The budding match snuffed out a truce between the Klings. Amos believed that the Hardings had African American blood, and was also offended by Harding's editorial stances. He started to spread rumors of Harding's supposed black heritage, and encouraged local businessmen to boycott Harding's business interests. When Harding found out what Kling was doing, he warned Kling "that he would beat the tar out of the little man if he didn't cease."
The Hardings married on July 8, 1891, at their new home on Mount Vernon Avenue in Marion, which they had designed together in the Queen Anne style. The marriage produced no children. Harding affectionately called his wife "the Duchess" for a character in a serial from The New York Sun who kept a close eye on "the Duke" and their money.
Florence Harding became deeply involved in her husband's career, both at the Star and after he entered politics. Exhibiting her father's determination and business sense, she helped turn the Star into a profitable enterprise through her tight management of the paper's circulation department. She has been credited with helping Harding achieve more than he might have alone; some have suggested that she pushed him all the way to the White House.
Start in politics
Soon after purchasing the Star, Harding turned his attention to politics, supporting Foraker in his first successful bid for governor in 1885. Foraker was part of the war generation that challenged older Ohio Republicans, such as Senator John Sherman, for control of state politics. Harding, always a party loyalist, supported Foraker in the complex internecine warfare that was Ohio Republican politics. Harding was willing to tolerate Democrats as necessary to a two-party system, but had only contempt for those who bolted the Republican Party to join third-party movements. He was a delegate to the Republican state convention in 1888, at the age of 22, representing Marion County, and would be elected a delegate in most years until becoming president.Harding's success as an editor took a toll on his health. Five times between 1889 and 1901, he spent time at the Battle Creek Sanitorium for reasons Sinclair described as "fatigue, overstrain, and nervous illnesses". Dean ties these visits to early occurrences of the heart ailment that would kill Harding in 1923. During one such absence from Marion, in 1894, the Star's business manager quit. Florence Harding took his place. She became her husband's top assistant at the Star on the business side, maintaining her role until the Hardings moved to Washington in 1915. Her competence allowed Harding to travel to make speeches—his use of the free railroad pass increased greatly after his marriage. Florence Harding practiced strict economy and wrote of Harding, "he does well when he listens to me and poorly when he does not."
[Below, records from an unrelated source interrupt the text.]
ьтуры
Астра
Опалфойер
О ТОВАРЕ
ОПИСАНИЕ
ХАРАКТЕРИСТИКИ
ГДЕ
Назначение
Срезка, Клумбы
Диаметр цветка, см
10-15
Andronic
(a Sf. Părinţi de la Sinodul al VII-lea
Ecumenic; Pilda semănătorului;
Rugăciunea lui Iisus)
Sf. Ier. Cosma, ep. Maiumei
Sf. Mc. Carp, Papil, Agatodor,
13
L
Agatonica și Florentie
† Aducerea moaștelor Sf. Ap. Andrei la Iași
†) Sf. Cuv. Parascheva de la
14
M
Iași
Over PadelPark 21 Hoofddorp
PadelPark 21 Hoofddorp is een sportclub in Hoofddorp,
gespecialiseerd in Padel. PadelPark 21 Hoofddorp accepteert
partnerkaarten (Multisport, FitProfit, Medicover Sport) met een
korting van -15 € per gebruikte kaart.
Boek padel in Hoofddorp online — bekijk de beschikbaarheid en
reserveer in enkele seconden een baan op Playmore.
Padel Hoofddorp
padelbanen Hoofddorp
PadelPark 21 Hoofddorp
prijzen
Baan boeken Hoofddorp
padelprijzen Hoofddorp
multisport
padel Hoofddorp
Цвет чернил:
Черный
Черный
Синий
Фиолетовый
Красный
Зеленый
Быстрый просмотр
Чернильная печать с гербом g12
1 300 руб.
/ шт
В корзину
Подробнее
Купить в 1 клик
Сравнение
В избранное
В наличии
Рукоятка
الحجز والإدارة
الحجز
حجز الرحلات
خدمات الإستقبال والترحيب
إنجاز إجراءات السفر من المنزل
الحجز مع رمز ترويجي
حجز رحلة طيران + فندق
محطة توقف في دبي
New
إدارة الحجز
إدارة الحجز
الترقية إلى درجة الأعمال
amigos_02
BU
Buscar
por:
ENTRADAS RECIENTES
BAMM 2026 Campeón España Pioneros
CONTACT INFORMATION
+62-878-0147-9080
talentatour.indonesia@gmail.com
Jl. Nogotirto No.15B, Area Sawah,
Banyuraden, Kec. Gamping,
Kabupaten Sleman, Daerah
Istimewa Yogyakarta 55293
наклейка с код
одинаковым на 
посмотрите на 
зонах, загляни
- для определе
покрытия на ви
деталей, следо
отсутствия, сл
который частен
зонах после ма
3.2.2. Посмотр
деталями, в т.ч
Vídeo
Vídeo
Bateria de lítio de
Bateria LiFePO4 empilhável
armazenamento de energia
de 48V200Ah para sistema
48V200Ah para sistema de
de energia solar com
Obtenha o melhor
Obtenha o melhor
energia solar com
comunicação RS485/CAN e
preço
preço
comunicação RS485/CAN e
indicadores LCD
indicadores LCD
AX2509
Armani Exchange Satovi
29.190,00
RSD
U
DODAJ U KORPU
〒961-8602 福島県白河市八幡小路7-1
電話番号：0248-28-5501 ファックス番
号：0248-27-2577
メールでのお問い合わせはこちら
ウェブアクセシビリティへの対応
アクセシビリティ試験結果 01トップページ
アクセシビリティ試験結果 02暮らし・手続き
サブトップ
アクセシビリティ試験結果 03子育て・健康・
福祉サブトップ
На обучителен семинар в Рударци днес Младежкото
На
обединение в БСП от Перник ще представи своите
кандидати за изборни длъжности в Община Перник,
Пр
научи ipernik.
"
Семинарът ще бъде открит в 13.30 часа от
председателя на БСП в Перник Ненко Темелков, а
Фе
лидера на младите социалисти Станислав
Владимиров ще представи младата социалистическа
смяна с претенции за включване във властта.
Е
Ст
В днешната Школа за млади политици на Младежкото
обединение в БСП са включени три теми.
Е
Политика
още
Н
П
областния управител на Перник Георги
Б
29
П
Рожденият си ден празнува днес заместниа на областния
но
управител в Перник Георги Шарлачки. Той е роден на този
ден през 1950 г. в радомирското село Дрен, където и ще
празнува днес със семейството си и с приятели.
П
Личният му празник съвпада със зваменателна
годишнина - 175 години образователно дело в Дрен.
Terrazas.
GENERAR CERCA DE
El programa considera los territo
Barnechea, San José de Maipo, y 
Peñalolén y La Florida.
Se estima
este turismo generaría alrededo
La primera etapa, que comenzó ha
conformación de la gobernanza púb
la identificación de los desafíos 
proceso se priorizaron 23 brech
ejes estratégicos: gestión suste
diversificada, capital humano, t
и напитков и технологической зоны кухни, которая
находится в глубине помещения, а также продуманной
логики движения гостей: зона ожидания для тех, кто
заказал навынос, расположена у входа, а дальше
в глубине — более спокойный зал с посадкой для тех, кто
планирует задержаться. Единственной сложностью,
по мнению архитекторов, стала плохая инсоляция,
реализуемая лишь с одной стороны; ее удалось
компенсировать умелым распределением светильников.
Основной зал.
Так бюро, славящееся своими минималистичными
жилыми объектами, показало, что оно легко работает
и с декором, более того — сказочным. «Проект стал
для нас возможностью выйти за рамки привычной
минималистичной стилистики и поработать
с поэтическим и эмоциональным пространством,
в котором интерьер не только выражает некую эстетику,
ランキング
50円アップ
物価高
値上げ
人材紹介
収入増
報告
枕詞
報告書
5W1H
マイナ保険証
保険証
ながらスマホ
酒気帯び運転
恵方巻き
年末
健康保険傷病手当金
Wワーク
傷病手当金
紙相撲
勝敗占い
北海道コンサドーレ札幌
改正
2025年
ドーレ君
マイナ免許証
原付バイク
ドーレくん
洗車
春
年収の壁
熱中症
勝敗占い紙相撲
In 1892, Harding traveled to Washington, where he met Democratic Nebraska Congressman William Jennings Bryan, and listened to the "Boy Orator of the Platte" speak on the floor of the House of Representatives. Harding traveled to Chicago's Columbian Exposition in 1893. Both visits were without Florence. Democrats generally won Marion County's offices; when Harding ran for auditor in 1895, he lost, but did better than expected. The following year, Harding was one of many orators who spoke across Ohio as part of the campaign of the Republican presidential candidate, that state's former governor, William McKinley. According to Dean, "while working for McKinley began making a name for himself through Ohio".